By:  /s/ Michael T. Morefield

Name:  Michael T. Morefield

Title:  Senior Vice President and chief Financial Officer

 


 

EXHIBIT A
TO

LIMITED WAIVER AND SECOND AMENDMENT

SPECIFIED DEFAULTS

For purposes of this Agreement, “Specified Defaults” refers to the fact that, under that certain Post Closing Matters Agreement, dated as of January 23, 2004, between Borrower and Agent, Borrower was required to deliver, but failed to deliver, to Agent, prior to ___, 2004, executed Bank Agency Agreements, in form and substance acceptable to Agent, with respect to all accounts of Borrower and its Restricted Subsidiaries at (i) Canadian Imperial Bank of Commerce and (ii) Union Bank of California, N.A. Agent acknowledges that Agent has received fully executed copies of both such Bank Agency Agreements.

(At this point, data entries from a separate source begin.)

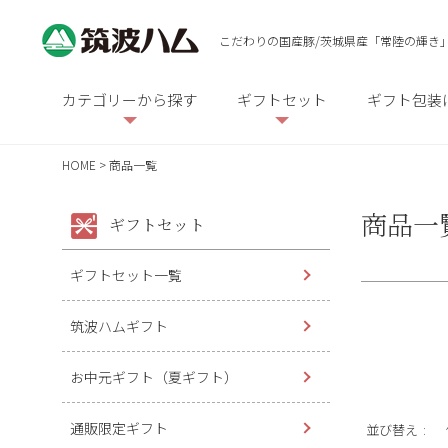
こだわりの国産豚/茨城県産「常陸の輝き
カテゴリーから探す
ギフトセット
ギフト包装
HOME
商品一覧
商品一
ギフトセット
ギフトセット一覧
筑波ハムギフト
お中元ギフト（夏ギフト）
キーワ
通販限定ギフト
並び替え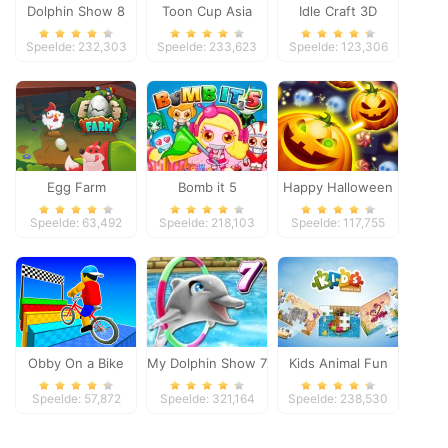
Dolphin Show 8
Toon Cup Asia
Idle Craft 3D
Pacific 2018
Speelde: 232,303
Speelde: 233,623
Speelde: 123,306
Egg Farm
Bomb it 5
Happy Halloween
Speelde: 63,492
Speelde: 218,103
Speelde: 117,755
Obby On a Bike
My Dolphin Show 7
Kids Animal Fun
Speelde: 57,872
Speelde: 321,164
Speelde: 238,530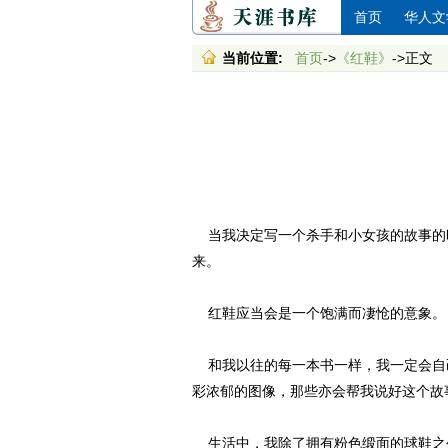
首页
华人文
当前位置:
首页
->
《红鞋》
->正文
当我决定写一个杀手和小女孩的故事的
来。
红鞋应当会是一个饱满而凄怆的意象。
和我以往的每一本书一样，我一定会自
彩浓郁的图像，那些亦会帮我说好这个故
生活中，我除了拥有粉色缎面的球鞋之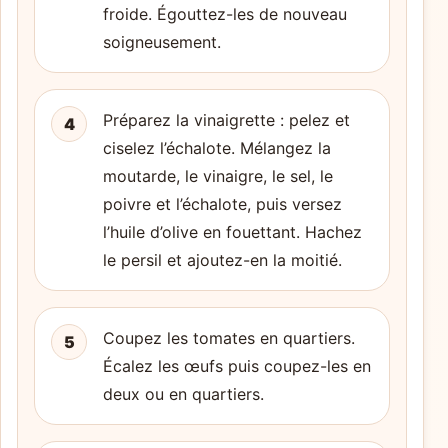
froide. Égouttez-les de nouveau
soigneusement.
Préparez la vinaigrette : pelez et
4
ciselez l’échalote. Mélangez la
moutarde, le vinaigre, le sel, le
poivre et l’échalote, puis versez
l’huile d’olive en fouettant. Hachez
le persil et ajoutez-en la moitié.
Coupez les tomates en quartiers.
5
Écalez les œufs puis coupez-les en
deux ou en quartiers.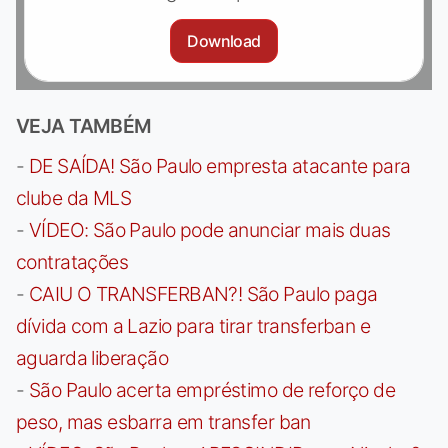
Download
VEJA TAMBÉM
-
DE SAÍDA! São Paulo empresta atacante para
clube da MLS
-
VÍDEO: São Paulo pode anunciar mais duas
contratações
-
CAIU O TRANSFERBAN?! São Paulo paga
dívida com a Lazio para tirar transferban e
aguarda liberação
-
São Paulo acerta empréstimo de reforço de
peso, mas esbarra em transfer ban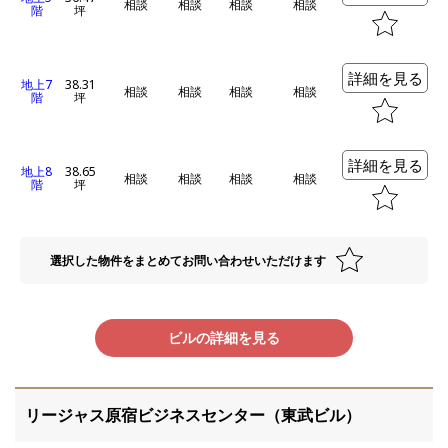
相談
相談
相談
相談
階
坪
詳細を見る
地上7
38.31
相談
相談
相談
相談
階
坪
詳細を見る
地上8
38.65
相談
相談
相談
相談
階
坪
選択した物件をまとめてお問い合わせいただけます
ビルの詳細を見る
リージャス原宿ビジネスセンター（東武ビル）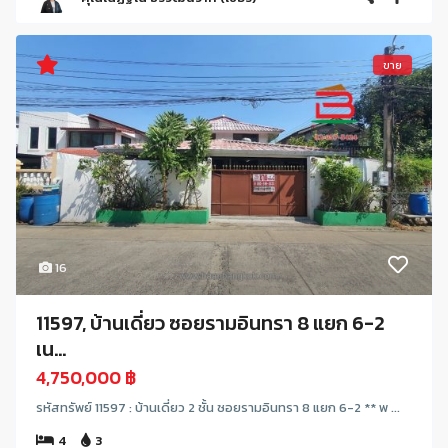
ขาย
16
11597, บ้านเดี่ยว ซอยรามอินทรา 8 แยก 6-2
เน...
4,750,000 ฿
รหัสทรัพย์ 11597 : บ้านเดี่ยว 2 ชั้น ซอยรามอินทรา 8 แยก 6-2 ** พ ...
4
3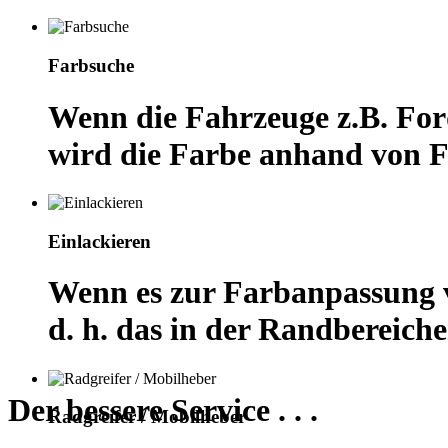
Farbsuche
Wenn die Fahrzeuge z.B. For
wird die Farbe anhand von 
Einlackieren
Wenn es zur Farbanpassung vo
d. h. das in der Randbereiche
Der bessere Service . . .
Radgreifer / Mobilheber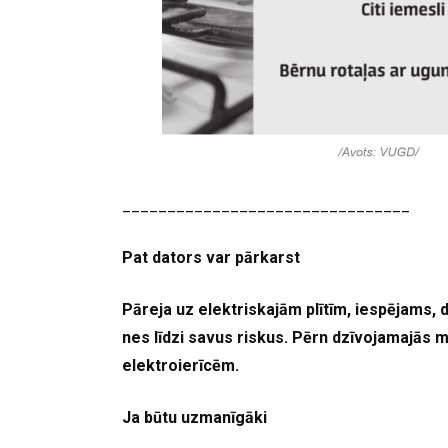
________________________________
Pat dators var pārkarst
Pāreja uz elektriskajām plītīm, iespējams, d
nes līdzi savus riskus. Pērn dzīvojamajās m
elektroierīcēm.
Ja būtu uzmanīgāki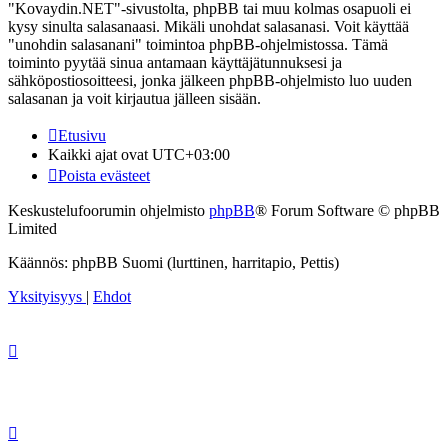
"Kovaydin.NET"-sivustolta, phpBB tai muu kolmas osapuoli ei
kysy sinulta salasanaasi. Mikäli unohdat salasanasi. Voit käyttää
"unohdin salasanani" toimintoa phpBB-ohjelmistossa. Tämä
toiminto pyytää sinua antamaan käyttäjätunnuksesi ja
sähköpostiosoitteesi, jonka jälkeen phpBB-ohjelmisto luo uuden
salasanan ja voit kirjautua jälleen sisään.
Etusivu
Kaikki ajat ovat
UTC+03:00
Poista evästeet
Keskustelufoorumin ohjelmisto
phpBB
® Forum Software © phpBB
Limited
Käännös: phpBB Suomi (lurttinen, harritapio, Pettis)
Yksityisyys
|
Ehdot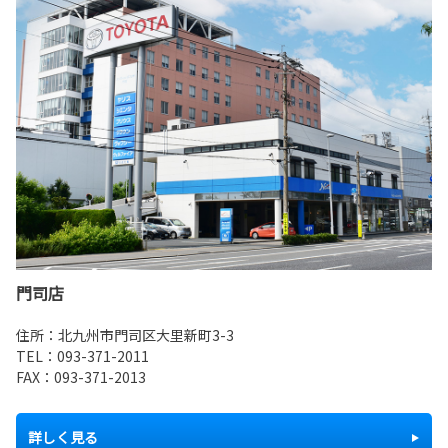
門司店
住所：北九州市門司区大里新町3-3
TEL：
093-371-2011
FAX：093-371-2013
詳しく見る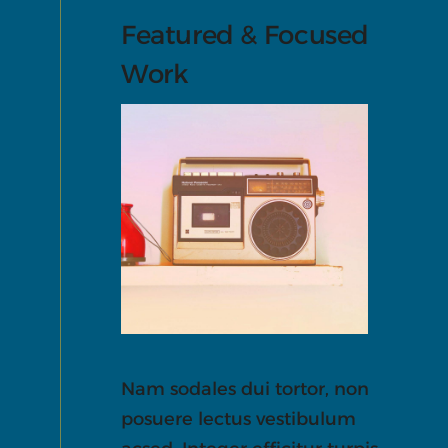
Featured & Focused
Work
Nam sodales dui tortor, non
posuere lectus vestibulum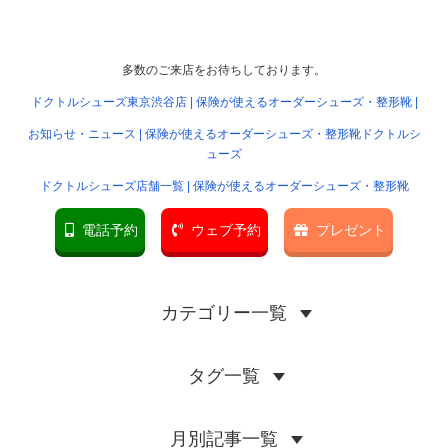
多数のご来店をお待ちしております。
ドクトルシューズ東京渋谷店 | 保険が使えるオーダーシューズ・整形靴 |
お知らせ・ニュース | 保険が使えるオーダーシューズ・整形靴ドクトルシ
ューズ
ドクトルシューズ店舗一覧 | 保険が使えるオーダーシューズ・整形靴
電話予約
ウェブ予約
プレゼント
カテゴリー一覧
タグ一覧
月別記事一覧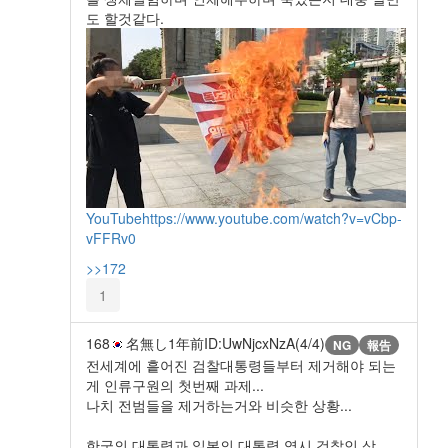
도 할것같다.
YouTube
https://www.youtube.com/watch?v=vCbp-
vFFRv0
>>172
1
168
名無し
1年前
ID:UwNjcxNzA(4/4)
NG
報告
전세계에 흩어진 검찰대통령들부터 제거해야 되는
게 인류구원의 첫번째 과제...
나치 전범들을 제거하는거와 비슷한 상황...
한국의 대통령과 일본의 대통령 역시 검찰인 상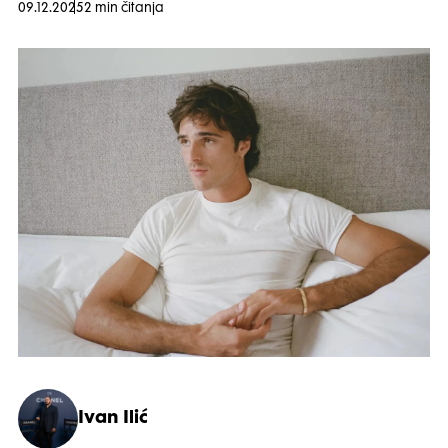
09.12.2025
2 min čitanja
Ivan Ilić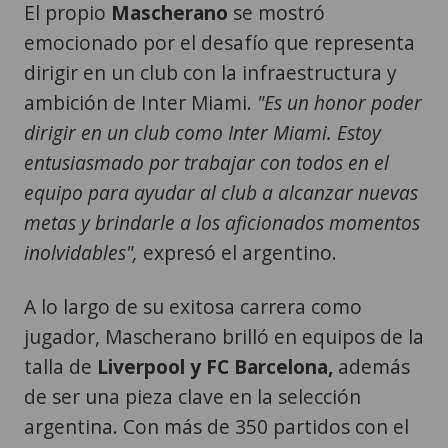
El propio
Mascherano
se mostró
emocionado por el desafío que representa
dirigir en un club con la infraestructura y
ambición de Inter Miami.
"Es un honor poder
dirigir en un club como Inter Miami. Estoy
entusiasmado por trabajar con todos en el
equipo para ayudar al club a alcanzar nuevas
metas y brindarle a los aficionados momentos
inolvidables",
expresó el argentino.
A lo largo de su exitosa carrera como
jugador, Mascherano brilló en equipos de la
talla de
Liverpool y FC Barcelona,
además
de ser una pieza clave en la selección
argentina. Con más de 350 partidos con el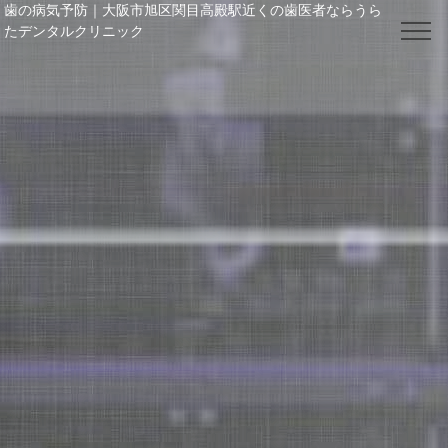
歯の病気予防｜大阪市旭区関目高殿駅近くの歯医者ならうら
たデンタルクリニック
電話番号： 06-6964-4148
TOP
クリニック紹介
院長・スタッフ紹介
料金表
お知らせ / ブログ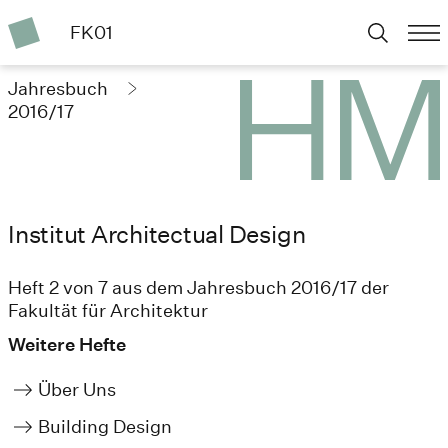
FK01
Jahresbuch
2016/17
Institut Architectual Design
Heft 2 von 7 aus dem Jahresbuch 2016/17 der
Fakultät für Architektur
Weitere Hefte
Über Uns
Building Design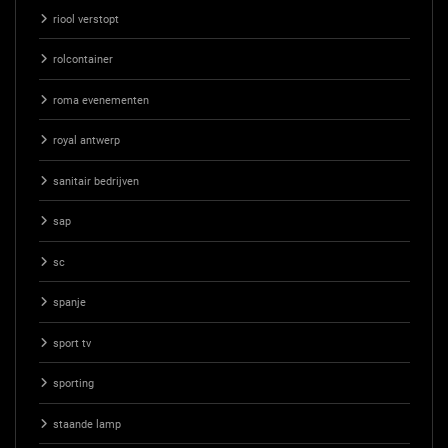
riool verstopt
rolcontainer
roma evenementen
royal antwerp
sanitair bedrijven
sap
sc
spanje
sport tv
sporting
staande lamp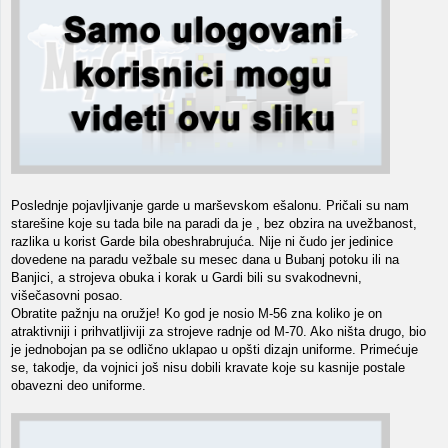
Poslednje pojavljivanje garde u marševskom ešalonu. Pričali su nam
starešine koje su tada bile na paradi da je , bez obzira na uvežbanost,
razlika u korist Garde bila obeshrabrujuća. Nije ni čudo jer jedinice
dovedene na paradu vežbale su mesec dana u Bubanj potoku ili na
Banjici, a strojeva obuka i korak u Gardi bili su svakodnevni,
višečasovni posao.
Obratite pažnju na oružje! Ko god je nosio M-56 zna koliko je on
atraktivniji i prihvatljiviji za strojeve radnje od M-70. Ako ništa drugo, bio
je jednobojan pa se odlično uklapao u opšti dizajn uniforme. Primećuje
se, takodje, da vojnici još nisu dobili kravate koje su kasnije postale
obavezni deo uniforme.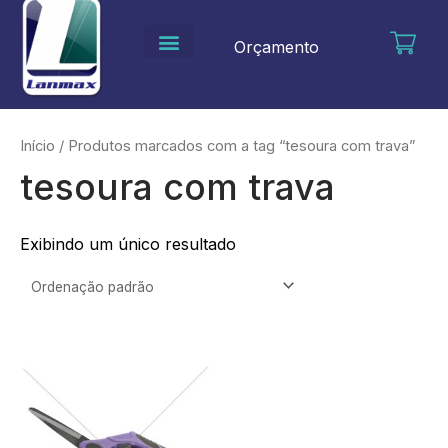
Ir
para
Orçamento
o
conteúdo
Início
/ Produtos marcados com a tag “tesoura com trava”
tesoura com trava
Exibindo um único resultado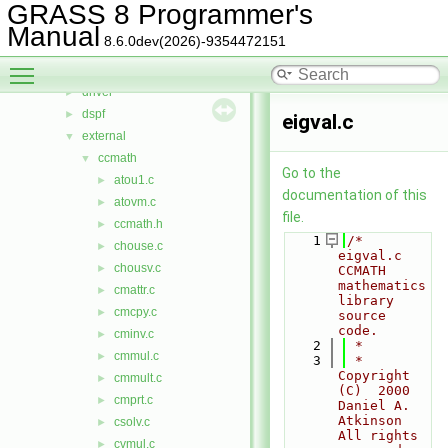
cluster
►
GRASS 8 Programmer's
datetime
►
Manual
8.6.0dev(2026)-9354472151
db
►
Toggle main menu visibility
display
►
driver
►
dspf
►
eigval.c
external
▼
ccmath
▼
Go to the
atou1.c
►
documentation of this
atovm.c
►
file.
ccmath.h
►
    1
/*  
chouse.c
►
eigval.c    
chousv.c
►
CCMATH 
mathematics 
cmattr.c
►
library 
cmcpy.c
►
source 
code.
cminv.c
►
    2
 *
cmmul.c
►
    3
 *  
Copyright 
cmmult.c
►
(C)  2000   
cmprt.c
►
Daniel A. 
Atkinson    
csolv.c
►
All rights 
cvmul.c
►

The definition of “Specified Defaults” set forth in this Exhibit A shall be limited precisely as written and shall not include any other Default or Event of Default, including, without limitation, any Event of Default arising out of any other failure by the Borrower to comply with any of the financial covenants described above.


 

SCHEDULE 1.2

PRICING TABLE

         
Average Daily Availability for
Calculation Period
  Index Rate Margin   LIBOR Margin

 
 
 
 
 
£$12,500,000
  1.25%   2.75%
>$12,500,000
  1.00%   2.50%

Notwithstanding the foregoing, from and after the Second Amendment Date, the LIBOR Margin shall be 2.75% and the Index Rate Margin shall be 1.25% until such time as Agent shall have received a Compliance Certificate reflecting Fixed Charge Coverage as of the last day of any fiscal quarter ending on or after November 30, 2004 of greater than 1.10 to 1.00. Commencing on the first Adjustment Date thereafter, the Index Rate Margin and LIBOR Margin shall be calculated in accordance with Section 1.2 of the Credit Agreement.